I don't think that's a natural mutation. It looks more like he damaged his fins by biting them or tearing them on decor. There may even be some finrot going on since there looks like some dark edging around the damage.


----------



## 1fish2fish (Sep 10, 2009)

That fish has fin rot and damage from either the plastic plant in his tank, tail biting, bad water quality, or a combination of any thereof.


----------



## Spam (Dec 31, 2011)

The stuff at the top of the tank is food. i bought his about 2 hours ago. and his fins dont seem to be injured after better inspection after getting him home. thats what i was concerned about and why i bought him. im still going to get some medicine just in case but there doesnt seem to be blood. and they dont seem torn or broken in anyway. ill try to get a better picture of him when its light outside as well. it looks to me like thats just how his fins are shaped. but you know with petsmart lord knows.


----------



## Spam (Dec 31, 2011)

*more pictures of male betta*

more pictures of strange betta i bought today


----------



## 1fish2fish (Sep 10, 2009)

That is definitely fin rot and ammonia burns from horrid water quality. I'd treat him with 1tsp of aquarium salt for a week along with daily water changes and high quality foods. After the week if you don't see any regrowth continue with the water changes but leave off the salt for a week.

Make sure his temp is close to 80*.


----------



## hedgehog (Sep 1, 2010)

Those really aren't normal fins. That's not what betta fins are supposed to look like. The black edging on the red fin around the damage is indicative of fin rot which will eat away at the fins. It also looks like he might have been biting his tail. If his fins looked like that when you got him from Petsmart then the damage would be due to tail biting so he couldn't tear it on anything in the cup.


----------



## Spam (Dec 31, 2011)

I figured as much and will like i said above be buying him some medicine once the store opens tomorrow for fin rot. i just bought him and hopefully with a lil love he will be back to normal. thanks for the responses. 

i dont know everything about bettas but i have the general gist down and just wanted to make sure i was on the right path. ^_^


----------



## Bettas DESERVE BETTER (Dec 29, 2011)

As above with regards to foods, Frozen brineshrimp and bloodworm and if possible some mosquito larvae, Plenty of water changes - nothing beats that.


----------



## Spam (Dec 31, 2011)

i am glad to finally be in the midst of people who understand how important proper care of these animals is. They all have frozen brineshrimp along with bloodworms. i will have to try some mosquito larvae for sure. I change the cages at least once a week. I also know how intelligent they are, and i change the outside scenery, along with all the live plants and hideouts around for them inside the tanks. I have other fish that are compatible with bettas in the tanks. its super cute watching my red betta chase and swim with my tetras in the bubbler. They all seem very happy, nothing like the lot that i find at pet stores. very sad. thanks for the responses.


----------



## Bettas DESERVE BETTER (Dec 29, 2011)

Good to see you Provide the best for your fish, i think your the first ive seen on this site. Is your tank filtered? Also dont feed too much, 2 0r 3 pieces of one once a day is sufficient, then another the next day, that and the water changes should stimulate tail growth again.


----------



## hedgehog (Sep 1, 2010)

Bettas DESERVE BETTER said:


> Good to see you Provide the best for your fish, i think your the first ive seen on this site. Is your tank filtered? Also dont feed too much, 2 0r 3 pieces of one once a day is sufficient, then another the next day, that and the water changes should stimulate tail growth again.
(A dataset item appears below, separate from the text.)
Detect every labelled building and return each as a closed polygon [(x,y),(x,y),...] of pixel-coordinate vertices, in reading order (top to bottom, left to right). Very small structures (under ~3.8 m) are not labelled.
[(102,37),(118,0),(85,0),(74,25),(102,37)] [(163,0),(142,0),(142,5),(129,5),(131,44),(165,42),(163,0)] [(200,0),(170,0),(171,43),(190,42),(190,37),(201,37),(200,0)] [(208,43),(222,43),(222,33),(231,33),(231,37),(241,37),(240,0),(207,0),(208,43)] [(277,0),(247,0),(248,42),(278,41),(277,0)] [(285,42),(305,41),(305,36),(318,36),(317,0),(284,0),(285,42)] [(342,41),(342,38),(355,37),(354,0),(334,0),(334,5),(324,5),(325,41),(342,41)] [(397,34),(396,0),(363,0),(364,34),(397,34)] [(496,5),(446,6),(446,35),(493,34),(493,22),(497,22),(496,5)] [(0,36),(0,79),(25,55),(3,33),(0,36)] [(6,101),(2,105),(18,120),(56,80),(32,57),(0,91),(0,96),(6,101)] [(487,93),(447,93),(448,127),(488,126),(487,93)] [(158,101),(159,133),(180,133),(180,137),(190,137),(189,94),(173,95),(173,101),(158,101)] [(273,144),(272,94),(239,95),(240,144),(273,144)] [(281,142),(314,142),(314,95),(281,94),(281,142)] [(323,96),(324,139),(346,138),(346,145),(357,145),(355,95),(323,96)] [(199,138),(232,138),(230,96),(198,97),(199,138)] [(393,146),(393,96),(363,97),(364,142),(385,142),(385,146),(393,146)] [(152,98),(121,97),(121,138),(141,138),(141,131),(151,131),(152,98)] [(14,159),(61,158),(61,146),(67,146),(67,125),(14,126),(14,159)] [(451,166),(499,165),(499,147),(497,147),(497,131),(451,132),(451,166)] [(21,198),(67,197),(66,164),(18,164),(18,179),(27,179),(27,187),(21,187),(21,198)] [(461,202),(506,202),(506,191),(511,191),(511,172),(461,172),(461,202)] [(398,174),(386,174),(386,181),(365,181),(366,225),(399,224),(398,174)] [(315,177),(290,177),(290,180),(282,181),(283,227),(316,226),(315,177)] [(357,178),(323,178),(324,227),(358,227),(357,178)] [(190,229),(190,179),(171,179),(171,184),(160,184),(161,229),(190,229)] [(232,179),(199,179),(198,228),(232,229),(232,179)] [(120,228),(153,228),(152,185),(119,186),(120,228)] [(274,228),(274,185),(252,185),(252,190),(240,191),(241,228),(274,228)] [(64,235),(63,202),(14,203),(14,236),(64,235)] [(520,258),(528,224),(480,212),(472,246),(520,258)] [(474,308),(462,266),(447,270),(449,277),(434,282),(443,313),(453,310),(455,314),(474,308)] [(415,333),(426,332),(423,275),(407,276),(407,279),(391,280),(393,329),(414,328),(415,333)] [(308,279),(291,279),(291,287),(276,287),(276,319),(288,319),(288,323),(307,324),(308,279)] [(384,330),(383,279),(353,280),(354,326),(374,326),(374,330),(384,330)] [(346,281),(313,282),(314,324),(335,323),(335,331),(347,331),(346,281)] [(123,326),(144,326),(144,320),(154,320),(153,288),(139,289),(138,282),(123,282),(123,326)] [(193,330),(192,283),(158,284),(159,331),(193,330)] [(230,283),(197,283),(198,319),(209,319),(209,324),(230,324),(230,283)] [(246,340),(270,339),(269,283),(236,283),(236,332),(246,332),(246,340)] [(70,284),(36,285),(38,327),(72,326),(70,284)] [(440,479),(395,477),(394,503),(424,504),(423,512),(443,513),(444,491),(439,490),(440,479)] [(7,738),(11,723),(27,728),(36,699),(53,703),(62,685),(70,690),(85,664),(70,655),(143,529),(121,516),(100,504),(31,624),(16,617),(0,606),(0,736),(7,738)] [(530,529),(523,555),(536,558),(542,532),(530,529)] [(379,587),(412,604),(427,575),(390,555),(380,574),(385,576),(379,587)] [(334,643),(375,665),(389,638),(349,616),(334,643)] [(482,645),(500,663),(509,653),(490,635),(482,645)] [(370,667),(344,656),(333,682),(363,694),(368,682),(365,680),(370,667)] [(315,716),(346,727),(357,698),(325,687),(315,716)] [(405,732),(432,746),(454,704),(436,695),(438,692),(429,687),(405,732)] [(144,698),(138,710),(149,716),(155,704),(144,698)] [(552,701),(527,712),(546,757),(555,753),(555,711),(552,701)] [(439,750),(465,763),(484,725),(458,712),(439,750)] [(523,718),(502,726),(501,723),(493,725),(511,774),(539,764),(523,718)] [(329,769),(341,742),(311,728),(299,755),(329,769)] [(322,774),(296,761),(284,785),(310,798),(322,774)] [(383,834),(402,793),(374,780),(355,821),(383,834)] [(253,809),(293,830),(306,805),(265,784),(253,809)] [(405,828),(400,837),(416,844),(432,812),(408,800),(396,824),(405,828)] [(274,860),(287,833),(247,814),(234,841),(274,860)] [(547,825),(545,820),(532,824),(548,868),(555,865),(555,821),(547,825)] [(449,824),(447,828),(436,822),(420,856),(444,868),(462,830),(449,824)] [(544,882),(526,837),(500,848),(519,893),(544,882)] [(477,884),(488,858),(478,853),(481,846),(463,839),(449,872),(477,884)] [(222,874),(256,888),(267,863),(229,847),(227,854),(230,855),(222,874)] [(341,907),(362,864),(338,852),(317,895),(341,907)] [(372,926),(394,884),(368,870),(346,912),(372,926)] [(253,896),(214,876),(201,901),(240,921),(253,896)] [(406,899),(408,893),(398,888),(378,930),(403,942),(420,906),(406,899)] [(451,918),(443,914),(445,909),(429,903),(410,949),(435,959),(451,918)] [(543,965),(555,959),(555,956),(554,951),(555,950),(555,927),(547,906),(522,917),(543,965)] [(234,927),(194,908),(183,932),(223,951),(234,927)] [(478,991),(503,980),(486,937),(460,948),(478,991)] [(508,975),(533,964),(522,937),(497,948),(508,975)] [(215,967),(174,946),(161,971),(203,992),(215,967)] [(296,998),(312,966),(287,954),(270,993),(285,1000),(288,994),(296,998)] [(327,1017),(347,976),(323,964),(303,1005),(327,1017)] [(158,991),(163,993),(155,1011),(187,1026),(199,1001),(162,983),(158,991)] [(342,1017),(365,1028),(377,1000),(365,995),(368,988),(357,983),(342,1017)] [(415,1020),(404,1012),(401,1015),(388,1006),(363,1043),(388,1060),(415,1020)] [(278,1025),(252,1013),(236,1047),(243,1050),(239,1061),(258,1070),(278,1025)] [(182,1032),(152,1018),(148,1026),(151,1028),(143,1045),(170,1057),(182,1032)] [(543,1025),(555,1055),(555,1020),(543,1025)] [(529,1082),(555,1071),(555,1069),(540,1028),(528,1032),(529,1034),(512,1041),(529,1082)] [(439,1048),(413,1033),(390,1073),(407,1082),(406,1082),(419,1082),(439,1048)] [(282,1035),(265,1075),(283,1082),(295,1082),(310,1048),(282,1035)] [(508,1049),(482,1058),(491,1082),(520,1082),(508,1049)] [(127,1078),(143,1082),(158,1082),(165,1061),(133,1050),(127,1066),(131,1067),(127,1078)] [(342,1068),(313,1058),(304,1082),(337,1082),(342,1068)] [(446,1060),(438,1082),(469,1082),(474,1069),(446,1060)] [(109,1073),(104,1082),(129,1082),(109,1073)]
I don't think it's very nice to say that the OP is the only person on the forum who provides the best care for their fish. I think most people on the forum do a great job of caring for their fish and try to give their fish the best that they can. Just because you don't deem their care as fantastic doesn't mean their fish aren't happy and healthy. It's kind of insulting to say that this is the only person you've seen give their fish great care.

Edit: I realize after writing that you said the first person but I see you've ventured into other threads and have judged other people as not caring for their fish very well so I stand by my statement.


----------



## Pitluvs (Jun 22, 2011)

I take excellent care of my fish... phhftt

Sounds like you have some great advise. Remember, Aquarium Salt is all you need, no need of buying anything else (unless you want to grab some Stress Coat water conditioner). No medication. Just the salt at the pet store  Good luck, now you'll get to see what he turns into. Looks like a beautiful Delta to me


----------



## Bettas DESERVE BETTER (Dec 29, 2011)

Do forgive me, but 2.5 gallons, in unheated BOWLS JARS VASES and whatever else you can stick them in ISNT caring for your Fish... Please dont reply as you wont receive one from me.


----------



## hedgehog (Sep 1, 2010)

Bettas DESERVE BETTER said:


> Do forgive me, but 2.5 gallons, in unheated BOWLS JARS VASES and whatever else you can stick them in ISNT caring for your Fish... Please dont reply as you wont receive one from me.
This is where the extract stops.